**TASK GOAL**
Search the data below for the word "city" and copy each line that holds it.

┄┄┄┄┄┄

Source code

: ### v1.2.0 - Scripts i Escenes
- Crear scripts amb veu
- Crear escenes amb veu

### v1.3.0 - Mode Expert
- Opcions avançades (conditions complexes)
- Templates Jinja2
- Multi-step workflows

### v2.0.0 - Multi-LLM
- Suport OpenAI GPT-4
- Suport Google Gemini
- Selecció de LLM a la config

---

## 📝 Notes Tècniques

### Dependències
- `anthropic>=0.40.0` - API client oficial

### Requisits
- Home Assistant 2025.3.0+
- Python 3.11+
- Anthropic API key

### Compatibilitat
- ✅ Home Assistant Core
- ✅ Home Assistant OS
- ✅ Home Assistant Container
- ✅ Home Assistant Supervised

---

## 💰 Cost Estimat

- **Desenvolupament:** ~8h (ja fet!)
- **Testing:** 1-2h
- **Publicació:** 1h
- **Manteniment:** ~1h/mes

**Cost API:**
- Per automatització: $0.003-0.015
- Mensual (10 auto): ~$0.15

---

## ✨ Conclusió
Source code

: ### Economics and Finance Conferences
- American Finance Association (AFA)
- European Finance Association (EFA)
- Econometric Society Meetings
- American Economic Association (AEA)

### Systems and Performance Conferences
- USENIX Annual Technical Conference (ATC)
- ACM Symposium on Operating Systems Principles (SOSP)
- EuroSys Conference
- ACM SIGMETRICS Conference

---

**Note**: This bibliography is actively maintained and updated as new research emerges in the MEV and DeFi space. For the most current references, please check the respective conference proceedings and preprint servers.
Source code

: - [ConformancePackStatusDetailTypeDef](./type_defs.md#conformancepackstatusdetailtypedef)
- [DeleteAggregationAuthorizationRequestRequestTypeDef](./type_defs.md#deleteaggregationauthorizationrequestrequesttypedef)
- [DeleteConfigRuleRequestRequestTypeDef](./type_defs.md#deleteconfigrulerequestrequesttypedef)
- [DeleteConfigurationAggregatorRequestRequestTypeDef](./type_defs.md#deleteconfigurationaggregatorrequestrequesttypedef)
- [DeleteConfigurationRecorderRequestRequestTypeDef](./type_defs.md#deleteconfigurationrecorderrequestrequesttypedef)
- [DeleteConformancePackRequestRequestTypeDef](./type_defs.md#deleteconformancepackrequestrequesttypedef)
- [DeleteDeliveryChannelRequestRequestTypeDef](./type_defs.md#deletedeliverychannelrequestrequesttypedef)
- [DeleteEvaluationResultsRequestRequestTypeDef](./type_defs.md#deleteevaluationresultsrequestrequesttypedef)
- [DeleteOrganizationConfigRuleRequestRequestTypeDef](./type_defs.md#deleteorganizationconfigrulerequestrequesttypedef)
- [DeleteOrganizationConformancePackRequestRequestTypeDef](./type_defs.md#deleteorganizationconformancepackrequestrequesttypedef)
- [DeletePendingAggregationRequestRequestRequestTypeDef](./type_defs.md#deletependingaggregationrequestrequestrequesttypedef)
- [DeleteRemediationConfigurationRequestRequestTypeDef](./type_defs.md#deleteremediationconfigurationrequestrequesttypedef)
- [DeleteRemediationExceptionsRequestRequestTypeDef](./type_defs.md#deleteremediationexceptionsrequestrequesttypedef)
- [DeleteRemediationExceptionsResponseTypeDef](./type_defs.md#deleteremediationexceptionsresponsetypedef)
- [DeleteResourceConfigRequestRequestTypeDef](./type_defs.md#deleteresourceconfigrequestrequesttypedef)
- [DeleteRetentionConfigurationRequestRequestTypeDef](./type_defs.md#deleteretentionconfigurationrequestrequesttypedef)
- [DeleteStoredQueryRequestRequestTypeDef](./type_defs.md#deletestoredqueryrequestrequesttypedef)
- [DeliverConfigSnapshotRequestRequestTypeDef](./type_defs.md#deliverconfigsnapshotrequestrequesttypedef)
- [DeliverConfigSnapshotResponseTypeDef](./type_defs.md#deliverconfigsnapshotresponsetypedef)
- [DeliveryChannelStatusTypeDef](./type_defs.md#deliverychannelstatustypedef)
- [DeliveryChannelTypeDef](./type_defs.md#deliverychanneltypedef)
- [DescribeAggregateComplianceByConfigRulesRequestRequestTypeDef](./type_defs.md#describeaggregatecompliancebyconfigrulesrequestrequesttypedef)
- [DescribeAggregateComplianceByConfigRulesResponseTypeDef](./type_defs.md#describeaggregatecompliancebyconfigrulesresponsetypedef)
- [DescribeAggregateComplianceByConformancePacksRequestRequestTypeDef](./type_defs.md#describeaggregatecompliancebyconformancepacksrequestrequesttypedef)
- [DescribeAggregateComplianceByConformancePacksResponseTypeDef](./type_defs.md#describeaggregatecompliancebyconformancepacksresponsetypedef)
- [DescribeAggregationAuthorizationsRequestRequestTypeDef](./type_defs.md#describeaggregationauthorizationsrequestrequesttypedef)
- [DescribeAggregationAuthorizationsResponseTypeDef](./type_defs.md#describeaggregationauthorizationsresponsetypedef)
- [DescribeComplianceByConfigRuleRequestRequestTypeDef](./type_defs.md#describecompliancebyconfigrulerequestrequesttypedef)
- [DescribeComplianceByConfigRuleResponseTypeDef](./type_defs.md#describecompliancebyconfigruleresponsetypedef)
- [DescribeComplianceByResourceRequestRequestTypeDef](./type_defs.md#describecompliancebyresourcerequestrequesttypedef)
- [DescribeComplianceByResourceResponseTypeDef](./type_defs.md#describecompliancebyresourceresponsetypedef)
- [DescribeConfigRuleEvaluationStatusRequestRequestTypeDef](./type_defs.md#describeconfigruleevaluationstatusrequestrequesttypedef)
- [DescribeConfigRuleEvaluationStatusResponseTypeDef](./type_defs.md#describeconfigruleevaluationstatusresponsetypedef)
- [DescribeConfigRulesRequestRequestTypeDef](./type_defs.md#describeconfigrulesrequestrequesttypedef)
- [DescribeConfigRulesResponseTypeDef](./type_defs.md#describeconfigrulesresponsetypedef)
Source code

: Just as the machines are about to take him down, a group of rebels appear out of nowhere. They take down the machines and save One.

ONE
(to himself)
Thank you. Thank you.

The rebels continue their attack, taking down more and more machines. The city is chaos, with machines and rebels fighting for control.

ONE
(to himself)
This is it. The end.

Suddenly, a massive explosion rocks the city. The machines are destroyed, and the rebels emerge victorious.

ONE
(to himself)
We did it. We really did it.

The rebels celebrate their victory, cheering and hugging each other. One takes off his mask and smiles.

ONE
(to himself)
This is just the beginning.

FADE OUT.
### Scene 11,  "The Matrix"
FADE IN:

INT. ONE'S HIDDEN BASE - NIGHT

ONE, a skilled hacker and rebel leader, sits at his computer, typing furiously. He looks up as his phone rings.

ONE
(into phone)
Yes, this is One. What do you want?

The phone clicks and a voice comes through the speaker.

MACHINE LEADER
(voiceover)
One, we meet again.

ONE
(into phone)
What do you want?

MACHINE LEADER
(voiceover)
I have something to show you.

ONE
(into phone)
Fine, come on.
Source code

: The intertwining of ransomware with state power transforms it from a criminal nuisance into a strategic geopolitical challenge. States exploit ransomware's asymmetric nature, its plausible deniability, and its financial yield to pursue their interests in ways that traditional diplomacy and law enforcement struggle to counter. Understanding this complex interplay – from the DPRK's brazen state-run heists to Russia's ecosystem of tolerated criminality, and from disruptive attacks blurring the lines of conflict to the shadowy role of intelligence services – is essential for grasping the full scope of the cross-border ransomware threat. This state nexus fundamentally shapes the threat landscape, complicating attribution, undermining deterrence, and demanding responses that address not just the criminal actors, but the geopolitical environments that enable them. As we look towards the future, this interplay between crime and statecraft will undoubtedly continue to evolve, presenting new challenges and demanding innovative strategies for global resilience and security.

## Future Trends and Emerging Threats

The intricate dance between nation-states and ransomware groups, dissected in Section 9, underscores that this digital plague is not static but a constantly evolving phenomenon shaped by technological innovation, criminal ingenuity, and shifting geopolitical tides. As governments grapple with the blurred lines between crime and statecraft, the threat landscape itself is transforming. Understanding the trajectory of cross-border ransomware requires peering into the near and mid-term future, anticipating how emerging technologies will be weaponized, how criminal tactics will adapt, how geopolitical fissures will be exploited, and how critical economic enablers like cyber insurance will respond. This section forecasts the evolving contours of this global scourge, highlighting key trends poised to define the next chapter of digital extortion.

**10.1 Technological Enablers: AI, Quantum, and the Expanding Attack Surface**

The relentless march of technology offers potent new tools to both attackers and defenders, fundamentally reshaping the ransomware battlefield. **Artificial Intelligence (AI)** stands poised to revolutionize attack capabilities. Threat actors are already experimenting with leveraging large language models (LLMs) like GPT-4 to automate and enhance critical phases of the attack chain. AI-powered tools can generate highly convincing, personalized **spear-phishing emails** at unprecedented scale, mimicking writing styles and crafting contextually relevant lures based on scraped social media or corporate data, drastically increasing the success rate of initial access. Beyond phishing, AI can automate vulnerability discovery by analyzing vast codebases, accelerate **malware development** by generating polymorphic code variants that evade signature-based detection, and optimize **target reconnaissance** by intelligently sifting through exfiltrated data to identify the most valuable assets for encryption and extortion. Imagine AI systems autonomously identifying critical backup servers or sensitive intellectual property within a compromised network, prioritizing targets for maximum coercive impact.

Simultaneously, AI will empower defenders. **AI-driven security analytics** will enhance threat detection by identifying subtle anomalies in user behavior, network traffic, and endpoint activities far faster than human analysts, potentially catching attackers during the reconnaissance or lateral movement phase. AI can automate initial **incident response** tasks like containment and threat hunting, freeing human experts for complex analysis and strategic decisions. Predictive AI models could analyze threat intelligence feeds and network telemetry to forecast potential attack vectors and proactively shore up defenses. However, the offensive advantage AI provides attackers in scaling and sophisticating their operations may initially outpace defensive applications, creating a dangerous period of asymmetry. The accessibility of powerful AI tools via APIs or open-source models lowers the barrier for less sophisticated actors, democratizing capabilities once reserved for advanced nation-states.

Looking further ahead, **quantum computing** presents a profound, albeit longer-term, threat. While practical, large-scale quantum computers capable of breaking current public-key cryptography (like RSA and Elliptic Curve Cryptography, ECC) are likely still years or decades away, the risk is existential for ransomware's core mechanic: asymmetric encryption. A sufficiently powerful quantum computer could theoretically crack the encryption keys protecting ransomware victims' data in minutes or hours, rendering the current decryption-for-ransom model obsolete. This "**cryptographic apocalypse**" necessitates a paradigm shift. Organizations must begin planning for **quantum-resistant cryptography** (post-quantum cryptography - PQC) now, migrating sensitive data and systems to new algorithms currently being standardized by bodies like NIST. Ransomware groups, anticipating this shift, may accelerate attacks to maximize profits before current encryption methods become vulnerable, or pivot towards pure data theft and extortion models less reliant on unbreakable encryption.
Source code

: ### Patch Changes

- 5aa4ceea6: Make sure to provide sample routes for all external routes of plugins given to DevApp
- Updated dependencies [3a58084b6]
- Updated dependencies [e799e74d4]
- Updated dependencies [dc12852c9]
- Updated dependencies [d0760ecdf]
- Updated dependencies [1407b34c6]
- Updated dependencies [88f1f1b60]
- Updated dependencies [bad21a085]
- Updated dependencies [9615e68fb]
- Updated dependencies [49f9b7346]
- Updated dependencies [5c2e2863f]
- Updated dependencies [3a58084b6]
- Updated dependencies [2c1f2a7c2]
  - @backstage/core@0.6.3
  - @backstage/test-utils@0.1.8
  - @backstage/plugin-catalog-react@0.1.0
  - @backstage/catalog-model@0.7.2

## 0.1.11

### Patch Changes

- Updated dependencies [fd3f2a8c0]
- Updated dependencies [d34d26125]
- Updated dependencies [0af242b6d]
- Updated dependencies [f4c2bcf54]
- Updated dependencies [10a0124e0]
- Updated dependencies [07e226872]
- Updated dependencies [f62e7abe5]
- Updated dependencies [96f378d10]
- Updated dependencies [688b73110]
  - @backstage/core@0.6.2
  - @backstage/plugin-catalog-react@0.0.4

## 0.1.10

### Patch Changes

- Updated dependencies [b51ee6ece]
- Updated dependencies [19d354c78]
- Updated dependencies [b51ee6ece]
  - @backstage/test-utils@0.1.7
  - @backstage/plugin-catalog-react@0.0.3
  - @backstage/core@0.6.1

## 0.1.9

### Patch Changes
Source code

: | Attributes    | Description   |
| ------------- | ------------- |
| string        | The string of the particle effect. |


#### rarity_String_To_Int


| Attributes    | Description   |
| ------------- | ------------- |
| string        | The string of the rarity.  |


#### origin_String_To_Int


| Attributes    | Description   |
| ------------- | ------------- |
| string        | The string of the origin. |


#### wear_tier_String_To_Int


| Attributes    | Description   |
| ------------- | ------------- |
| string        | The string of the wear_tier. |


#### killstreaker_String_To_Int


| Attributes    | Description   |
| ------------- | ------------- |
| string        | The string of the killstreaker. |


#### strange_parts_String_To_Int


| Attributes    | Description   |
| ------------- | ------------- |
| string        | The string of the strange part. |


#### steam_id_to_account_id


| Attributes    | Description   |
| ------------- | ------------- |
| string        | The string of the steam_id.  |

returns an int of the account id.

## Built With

┄┄┄┄┄┄

**ANSWER TO THIS PROBLEM**
The rebels continue their attack, taking down more and more machines. The city is chaos, with machines and rebels fighting for control.
Suddenly, a massive explosion rocks the city. The machines are destroyed, and the rebels emerge victorious.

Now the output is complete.